### GOAL OF THE EXERCISE
Of all the entries below, only the lines from the one with "item (aa); |" up to and including the one with "agreement or |" are to be duplicated exactly.

****************

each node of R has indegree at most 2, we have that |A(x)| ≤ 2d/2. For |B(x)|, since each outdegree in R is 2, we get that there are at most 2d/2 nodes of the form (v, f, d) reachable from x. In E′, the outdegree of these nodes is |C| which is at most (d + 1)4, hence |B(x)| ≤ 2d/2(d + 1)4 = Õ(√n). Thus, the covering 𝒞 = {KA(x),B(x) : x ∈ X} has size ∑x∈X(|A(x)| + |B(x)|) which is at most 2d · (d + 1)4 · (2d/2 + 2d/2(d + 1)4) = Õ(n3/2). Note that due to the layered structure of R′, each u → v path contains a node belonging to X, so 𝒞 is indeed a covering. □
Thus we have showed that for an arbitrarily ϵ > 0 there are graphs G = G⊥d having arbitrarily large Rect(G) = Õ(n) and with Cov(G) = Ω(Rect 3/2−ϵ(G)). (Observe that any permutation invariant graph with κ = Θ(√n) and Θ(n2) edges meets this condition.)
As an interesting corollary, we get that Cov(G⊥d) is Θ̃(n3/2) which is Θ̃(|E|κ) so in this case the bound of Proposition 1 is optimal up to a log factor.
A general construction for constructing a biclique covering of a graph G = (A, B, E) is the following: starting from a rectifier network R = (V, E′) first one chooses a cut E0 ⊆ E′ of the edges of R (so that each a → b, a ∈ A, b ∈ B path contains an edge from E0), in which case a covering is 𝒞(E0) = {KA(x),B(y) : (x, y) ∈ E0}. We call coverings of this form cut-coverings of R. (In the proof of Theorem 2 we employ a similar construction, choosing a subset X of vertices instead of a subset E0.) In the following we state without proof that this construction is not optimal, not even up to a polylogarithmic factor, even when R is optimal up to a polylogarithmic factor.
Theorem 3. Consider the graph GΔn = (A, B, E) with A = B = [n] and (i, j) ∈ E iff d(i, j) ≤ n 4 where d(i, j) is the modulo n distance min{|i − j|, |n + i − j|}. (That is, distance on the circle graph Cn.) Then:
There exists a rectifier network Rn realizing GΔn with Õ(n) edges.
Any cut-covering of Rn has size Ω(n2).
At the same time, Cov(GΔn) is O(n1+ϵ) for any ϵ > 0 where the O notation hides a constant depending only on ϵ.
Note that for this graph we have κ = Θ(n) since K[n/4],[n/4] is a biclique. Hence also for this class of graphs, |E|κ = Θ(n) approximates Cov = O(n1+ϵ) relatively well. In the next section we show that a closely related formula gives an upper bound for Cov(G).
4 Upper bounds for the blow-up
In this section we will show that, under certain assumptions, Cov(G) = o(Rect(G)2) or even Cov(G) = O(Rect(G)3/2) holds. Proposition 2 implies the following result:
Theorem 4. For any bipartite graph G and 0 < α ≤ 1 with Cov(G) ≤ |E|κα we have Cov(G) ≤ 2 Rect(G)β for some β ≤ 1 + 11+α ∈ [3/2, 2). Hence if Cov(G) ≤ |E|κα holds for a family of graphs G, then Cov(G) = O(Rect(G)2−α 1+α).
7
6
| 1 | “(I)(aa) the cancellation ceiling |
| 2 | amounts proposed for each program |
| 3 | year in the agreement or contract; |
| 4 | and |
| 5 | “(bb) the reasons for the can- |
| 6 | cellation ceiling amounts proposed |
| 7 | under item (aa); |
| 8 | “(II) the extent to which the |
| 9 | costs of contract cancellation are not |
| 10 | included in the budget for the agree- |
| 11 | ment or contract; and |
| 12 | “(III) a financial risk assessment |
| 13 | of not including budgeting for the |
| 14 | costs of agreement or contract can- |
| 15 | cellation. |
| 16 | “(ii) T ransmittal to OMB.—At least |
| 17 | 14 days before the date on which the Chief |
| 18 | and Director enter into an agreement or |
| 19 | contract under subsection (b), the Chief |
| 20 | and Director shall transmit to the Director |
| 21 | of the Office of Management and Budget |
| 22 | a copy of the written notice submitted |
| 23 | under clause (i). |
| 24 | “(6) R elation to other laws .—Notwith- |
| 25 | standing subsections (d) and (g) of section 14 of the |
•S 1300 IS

****************

### WRITTEN RESPONSE
| 7 | under item (aa); |
| 8 | “(II) the extent to which the |
| 9 | costs of contract cancellation are not |
| 10 | included in the budget for the agree- |
| 11 | ment or contract; and |
| 12 | “(III) a financial risk assessment |
| 13 | of not including budgeting for the |
| 14 | costs of agreement or contract can- |
| 15 | cellation. |
| 16 | “(ii) T ransmittal to OMB.—At least |
| 17 | 14 days before the date on which the Chief |
| 18 | and Director enter into an agreement or |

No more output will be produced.